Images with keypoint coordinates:
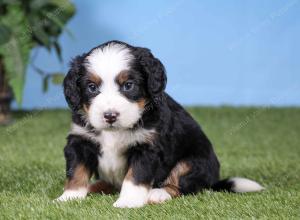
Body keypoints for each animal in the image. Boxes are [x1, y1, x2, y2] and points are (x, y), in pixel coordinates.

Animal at [55, 40, 264, 208]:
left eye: (128, 85)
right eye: (92, 87)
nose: (110, 115)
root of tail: (213, 180)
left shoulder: (147, 146)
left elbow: (135, 176)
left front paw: (128, 202)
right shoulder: (80, 140)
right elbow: (77, 172)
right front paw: (69, 197)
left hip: (194, 162)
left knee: (181, 185)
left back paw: (157, 194)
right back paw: (94, 187)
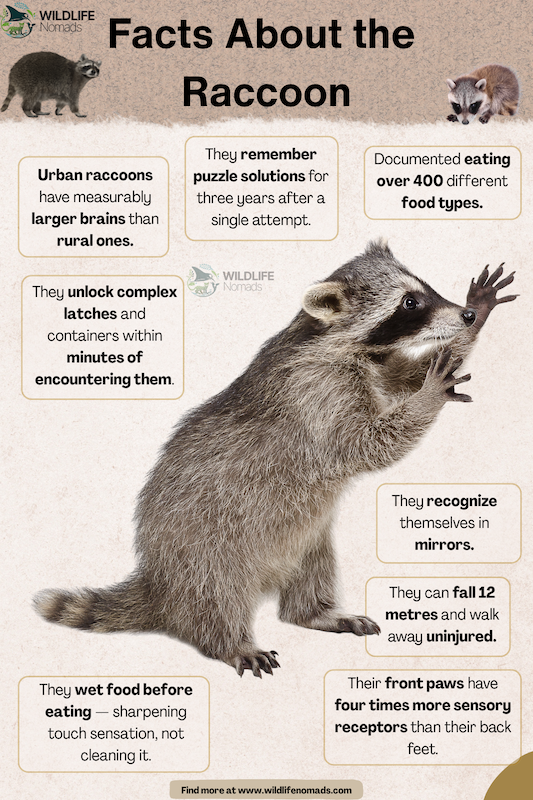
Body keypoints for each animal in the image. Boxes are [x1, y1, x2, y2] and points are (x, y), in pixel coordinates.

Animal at [34, 242, 516, 677]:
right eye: (409, 302)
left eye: (425, 289)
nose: (464, 315)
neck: (331, 340)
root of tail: (160, 580)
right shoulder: (316, 392)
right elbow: (364, 444)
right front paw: (430, 394)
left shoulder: (375, 367)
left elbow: (403, 377)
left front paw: (471, 325)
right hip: (206, 544)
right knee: (216, 596)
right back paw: (231, 641)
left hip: (306, 536)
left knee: (313, 569)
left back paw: (315, 611)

**What is expected:** From the first line to the last, copy the records above exactly and drop any pictures.

**Response to this exercise:**
Body keypoints for each animal in the image. Boxes are [x1, y1, x2, y2] and points are (x, y), in pixel coordinates.

Animal at [55, 40, 264, 208]:
left eye: (128, 85)
right eye: (92, 87)
nose: (110, 115)
root of tail: (213, 180)
left shoulder: (147, 146)
left elbow: (135, 176)
left front paw: (128, 202)
right shoulder: (80, 140)
right elbow: (77, 172)
right front paw: (69, 197)
left hip: (194, 162)
left knee: (181, 185)
left back paw: (157, 194)
right back paw: (94, 187)
Body keypoints for each animal in the image. Boxes are [x1, y1, x2, y2] and points are (x, y), in pixel coordinates.

Animal at [34, 242, 516, 677]:
right eye: (409, 302)
left eye: (425, 289)
nose: (464, 315)
neck: (331, 340)
root of tail: (160, 580)
right shoulder: (316, 392)
right elbow: (364, 444)
right front paw: (430, 394)
left shoulder: (375, 367)
left elbow: (403, 377)
left front paw: (471, 325)
right hip: (206, 544)
right knee: (216, 596)
right back paw: (231, 641)
left hip: (306, 536)
left knee: (313, 569)
left back paw: (315, 611)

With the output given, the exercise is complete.